**La tarea**:
Prosigue la columna de opinión sobre la respuesta del presidente del Gobierno al diputado Rufián a partir de su última frase.

LAS NANAS DEL TINELL

Lo noticioso no fue que un diputado acusara al Estado de mantener secuestrados a una serie de políticos, porque el diputado Rufián vive, como un parásito, de dañar el cuerpo que habita. Si acaso se echó en falta alguno de esos gadgets que le dan a sus alocuciones una estética de teletienda y cuya función didáctica demuestra que el diputado ve en el ciudadano a un preescolar.

Lo verdaderamente noticioso, por inédito y por alarmante, fue que el presidente del Gobierno no desmintió el secuestro, arrulló al diputado con una nana melosa y remató su respuesta con una de las frases más desleales de cuantas se hayan levantado acta en el diario de sesiones: “Ojalá a partir del próximo 9 de julio podamos emprender un camino que restañe muchas de las heridas que, durante estos últimos seis años, como consecuencia de la falta de criterio y de estrategia del anterior Gobierno, han causado la fractura social en Cataluña”.

Ahí estaban las viriles manos del presidente, esas que marcan con determinación la acción del Gobierno, moviéndose al ritmo de las sílabas, desmontando piececita a piececita la empalizada de legitimidad construida por el bloque constitucionalista para protegerse de las insidias del golpe. Dicho de otra forma, el presidente selló en público y ante los taquígrafos, en apenas 30 segundos, un nuevo pacto del Tinell que, como el original, dicta cuarentena política para media España por su acción infecciosa y nace de la invención suicida de que el PSOE está más cerca de ERC que del PP. Esta mentira tan coqueta es lo que ha enajenado al electorado del PSC, motivó el nacimiento de Cs y ha reducido al PSOE a polvo, mas polvo gobernante.

**Filas**:
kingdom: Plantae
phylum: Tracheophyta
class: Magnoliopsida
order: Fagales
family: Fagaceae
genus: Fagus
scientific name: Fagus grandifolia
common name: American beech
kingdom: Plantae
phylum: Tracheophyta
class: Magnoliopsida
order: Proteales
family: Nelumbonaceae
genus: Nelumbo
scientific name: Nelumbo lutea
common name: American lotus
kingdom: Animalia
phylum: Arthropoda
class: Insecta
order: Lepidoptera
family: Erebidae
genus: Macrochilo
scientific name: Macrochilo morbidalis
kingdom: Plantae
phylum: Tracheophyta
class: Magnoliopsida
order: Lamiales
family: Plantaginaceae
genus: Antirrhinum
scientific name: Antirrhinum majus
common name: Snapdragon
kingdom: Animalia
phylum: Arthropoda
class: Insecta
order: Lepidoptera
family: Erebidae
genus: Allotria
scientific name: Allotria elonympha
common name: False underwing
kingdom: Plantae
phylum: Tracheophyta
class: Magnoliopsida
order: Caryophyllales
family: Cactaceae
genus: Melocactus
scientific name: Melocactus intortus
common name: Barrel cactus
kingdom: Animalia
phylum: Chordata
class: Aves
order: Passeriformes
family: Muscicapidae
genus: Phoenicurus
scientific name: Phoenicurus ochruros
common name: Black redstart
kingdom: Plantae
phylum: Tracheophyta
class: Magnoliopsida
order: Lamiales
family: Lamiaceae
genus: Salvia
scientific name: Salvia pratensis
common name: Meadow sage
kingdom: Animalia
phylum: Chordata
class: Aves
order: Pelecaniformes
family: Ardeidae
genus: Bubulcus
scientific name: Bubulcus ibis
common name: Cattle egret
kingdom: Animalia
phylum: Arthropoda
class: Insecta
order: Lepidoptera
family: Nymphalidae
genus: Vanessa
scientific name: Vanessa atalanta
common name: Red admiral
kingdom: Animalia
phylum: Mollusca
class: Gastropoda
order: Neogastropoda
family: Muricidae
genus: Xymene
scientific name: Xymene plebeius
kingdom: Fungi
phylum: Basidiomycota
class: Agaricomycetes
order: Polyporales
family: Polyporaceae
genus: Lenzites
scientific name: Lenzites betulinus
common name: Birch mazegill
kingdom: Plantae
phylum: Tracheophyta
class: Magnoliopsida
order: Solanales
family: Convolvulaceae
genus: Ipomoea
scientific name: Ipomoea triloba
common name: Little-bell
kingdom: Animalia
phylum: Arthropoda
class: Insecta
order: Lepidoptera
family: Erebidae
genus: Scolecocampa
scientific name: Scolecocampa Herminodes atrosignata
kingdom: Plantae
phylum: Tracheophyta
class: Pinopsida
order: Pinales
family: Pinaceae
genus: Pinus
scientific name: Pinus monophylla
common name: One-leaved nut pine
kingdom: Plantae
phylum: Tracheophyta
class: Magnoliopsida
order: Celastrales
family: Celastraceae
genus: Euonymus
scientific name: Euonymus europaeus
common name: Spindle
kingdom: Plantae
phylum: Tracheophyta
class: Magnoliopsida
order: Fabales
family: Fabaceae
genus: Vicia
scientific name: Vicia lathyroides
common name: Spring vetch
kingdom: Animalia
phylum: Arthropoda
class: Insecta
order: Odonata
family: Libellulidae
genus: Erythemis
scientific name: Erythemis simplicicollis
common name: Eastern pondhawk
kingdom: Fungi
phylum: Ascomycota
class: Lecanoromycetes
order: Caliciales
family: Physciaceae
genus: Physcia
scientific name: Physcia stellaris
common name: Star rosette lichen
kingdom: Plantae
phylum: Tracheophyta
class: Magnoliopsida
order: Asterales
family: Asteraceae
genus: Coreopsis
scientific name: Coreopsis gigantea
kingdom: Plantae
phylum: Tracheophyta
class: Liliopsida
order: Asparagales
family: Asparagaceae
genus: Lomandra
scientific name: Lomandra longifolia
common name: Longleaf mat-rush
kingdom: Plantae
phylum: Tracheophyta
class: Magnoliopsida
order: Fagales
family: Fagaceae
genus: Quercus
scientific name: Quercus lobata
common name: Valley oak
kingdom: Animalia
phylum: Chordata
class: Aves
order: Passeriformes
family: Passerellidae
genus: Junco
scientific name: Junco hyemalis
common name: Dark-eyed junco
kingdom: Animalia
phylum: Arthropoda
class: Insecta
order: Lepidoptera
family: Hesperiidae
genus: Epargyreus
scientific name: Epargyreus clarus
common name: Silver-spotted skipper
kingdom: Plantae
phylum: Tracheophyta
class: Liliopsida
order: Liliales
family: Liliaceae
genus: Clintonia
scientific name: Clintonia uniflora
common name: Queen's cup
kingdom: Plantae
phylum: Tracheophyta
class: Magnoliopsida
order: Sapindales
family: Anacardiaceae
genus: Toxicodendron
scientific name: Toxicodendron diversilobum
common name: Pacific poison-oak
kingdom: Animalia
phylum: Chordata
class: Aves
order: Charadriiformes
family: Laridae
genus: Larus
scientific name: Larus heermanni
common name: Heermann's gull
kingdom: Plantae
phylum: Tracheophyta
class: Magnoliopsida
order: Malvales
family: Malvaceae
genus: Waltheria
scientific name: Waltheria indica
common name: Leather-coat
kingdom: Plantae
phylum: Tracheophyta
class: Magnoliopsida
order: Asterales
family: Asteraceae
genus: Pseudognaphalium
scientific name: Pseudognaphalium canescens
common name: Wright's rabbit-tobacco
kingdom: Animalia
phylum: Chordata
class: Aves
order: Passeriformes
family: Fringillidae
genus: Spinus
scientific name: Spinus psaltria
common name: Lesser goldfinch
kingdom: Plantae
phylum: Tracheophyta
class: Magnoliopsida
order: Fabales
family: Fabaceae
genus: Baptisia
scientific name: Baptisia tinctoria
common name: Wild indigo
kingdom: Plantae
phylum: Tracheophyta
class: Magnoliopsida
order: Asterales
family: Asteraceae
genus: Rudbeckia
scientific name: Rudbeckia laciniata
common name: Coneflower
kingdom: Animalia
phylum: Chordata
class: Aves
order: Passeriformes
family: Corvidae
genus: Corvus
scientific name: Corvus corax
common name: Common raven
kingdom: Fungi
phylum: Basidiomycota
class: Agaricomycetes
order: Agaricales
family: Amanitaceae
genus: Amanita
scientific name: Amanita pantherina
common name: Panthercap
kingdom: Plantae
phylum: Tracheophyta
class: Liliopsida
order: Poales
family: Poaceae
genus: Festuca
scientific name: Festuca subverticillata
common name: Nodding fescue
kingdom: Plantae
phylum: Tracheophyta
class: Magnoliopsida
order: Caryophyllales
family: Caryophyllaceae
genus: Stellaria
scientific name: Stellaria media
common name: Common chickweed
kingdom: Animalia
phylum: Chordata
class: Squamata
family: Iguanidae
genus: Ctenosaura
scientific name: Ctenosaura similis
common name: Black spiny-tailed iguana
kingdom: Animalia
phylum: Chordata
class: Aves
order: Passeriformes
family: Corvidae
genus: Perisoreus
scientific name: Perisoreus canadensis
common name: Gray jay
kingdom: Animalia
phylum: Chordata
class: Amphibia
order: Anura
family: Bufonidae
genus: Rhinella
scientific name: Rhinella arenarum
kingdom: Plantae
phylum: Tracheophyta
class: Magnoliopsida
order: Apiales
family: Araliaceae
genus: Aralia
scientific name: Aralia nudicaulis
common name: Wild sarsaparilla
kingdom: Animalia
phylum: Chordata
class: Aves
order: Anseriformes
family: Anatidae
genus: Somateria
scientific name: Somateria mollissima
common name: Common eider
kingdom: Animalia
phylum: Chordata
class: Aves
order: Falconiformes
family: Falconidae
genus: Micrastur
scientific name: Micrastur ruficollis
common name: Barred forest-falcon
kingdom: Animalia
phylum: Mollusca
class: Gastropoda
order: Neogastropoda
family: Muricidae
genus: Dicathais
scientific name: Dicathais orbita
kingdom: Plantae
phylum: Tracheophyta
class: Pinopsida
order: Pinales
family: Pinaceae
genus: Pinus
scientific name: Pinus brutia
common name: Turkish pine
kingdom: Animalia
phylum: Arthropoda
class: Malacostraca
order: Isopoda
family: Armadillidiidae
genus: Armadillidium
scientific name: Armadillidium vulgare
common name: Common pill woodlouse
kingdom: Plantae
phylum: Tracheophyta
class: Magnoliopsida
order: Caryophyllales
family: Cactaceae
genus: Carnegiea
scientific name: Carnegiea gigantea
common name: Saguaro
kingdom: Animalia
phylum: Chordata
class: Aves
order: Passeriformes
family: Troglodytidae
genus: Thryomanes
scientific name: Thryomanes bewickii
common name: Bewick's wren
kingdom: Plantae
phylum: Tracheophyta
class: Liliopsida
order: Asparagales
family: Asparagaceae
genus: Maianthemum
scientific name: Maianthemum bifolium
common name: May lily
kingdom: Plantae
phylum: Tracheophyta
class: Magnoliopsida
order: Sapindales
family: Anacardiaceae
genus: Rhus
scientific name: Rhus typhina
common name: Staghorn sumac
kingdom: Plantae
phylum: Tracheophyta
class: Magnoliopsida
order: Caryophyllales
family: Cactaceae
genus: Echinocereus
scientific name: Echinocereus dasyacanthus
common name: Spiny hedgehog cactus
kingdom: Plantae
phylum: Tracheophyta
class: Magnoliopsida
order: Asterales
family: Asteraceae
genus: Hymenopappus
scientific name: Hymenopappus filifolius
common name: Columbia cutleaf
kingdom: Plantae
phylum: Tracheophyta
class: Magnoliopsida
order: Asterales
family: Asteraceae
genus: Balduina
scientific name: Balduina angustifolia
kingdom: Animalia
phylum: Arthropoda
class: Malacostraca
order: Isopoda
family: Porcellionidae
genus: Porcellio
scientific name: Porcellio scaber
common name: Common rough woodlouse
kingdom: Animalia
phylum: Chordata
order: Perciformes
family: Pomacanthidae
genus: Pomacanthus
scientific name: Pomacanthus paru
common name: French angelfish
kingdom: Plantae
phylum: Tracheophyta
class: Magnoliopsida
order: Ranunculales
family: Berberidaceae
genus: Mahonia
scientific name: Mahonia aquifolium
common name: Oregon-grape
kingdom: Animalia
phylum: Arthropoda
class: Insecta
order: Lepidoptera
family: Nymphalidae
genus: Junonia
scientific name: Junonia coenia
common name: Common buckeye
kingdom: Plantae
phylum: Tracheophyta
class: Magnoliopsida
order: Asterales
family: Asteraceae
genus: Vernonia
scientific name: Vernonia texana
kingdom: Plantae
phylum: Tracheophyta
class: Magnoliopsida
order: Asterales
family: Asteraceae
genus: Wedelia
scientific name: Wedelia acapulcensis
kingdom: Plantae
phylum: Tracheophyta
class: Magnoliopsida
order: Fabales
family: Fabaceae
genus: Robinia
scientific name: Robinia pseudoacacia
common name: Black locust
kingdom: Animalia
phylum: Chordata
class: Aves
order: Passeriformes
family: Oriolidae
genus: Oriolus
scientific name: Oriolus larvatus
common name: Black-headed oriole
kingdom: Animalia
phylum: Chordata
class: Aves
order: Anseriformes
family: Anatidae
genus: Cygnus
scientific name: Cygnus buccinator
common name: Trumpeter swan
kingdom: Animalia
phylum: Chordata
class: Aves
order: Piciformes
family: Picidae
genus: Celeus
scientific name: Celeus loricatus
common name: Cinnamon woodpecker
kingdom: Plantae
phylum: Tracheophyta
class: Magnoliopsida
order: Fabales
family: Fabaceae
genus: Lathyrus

**La respuesta**:
Lo realmente dañino no es la mentira sobre la que se funda el frente popular sino que a base de repetirla va dejando de ser mentira. El secretario general socialista ya habla desde el mismo lugar del que predica el independentismo: si Cataluña es hoy un paréntesis de odio en la España democrática no es porque un gobierno supremacista quiera declarar extranjeros a la mitad de sus habitantes sino porque el Estado -que no el Gobierno- trató de parar el golpe.

Antes de la sesión de control, el presidente ya había anunciado su deserción del bloque constitucional en El País, diario cuyo súbito, cruento e incontestado viraje editorial inauguraba la estrategia de la rendición. “Los tiempos en que el Gobierno agravaba los problemas con Cataluña acabaron”, zanjó el presidente. Y aquí el verbo zanjar no es un mero formulismo.

Pedro Sánchez es ya el primer presidente del Gobierno que se desmarca del Estado. Un pionero.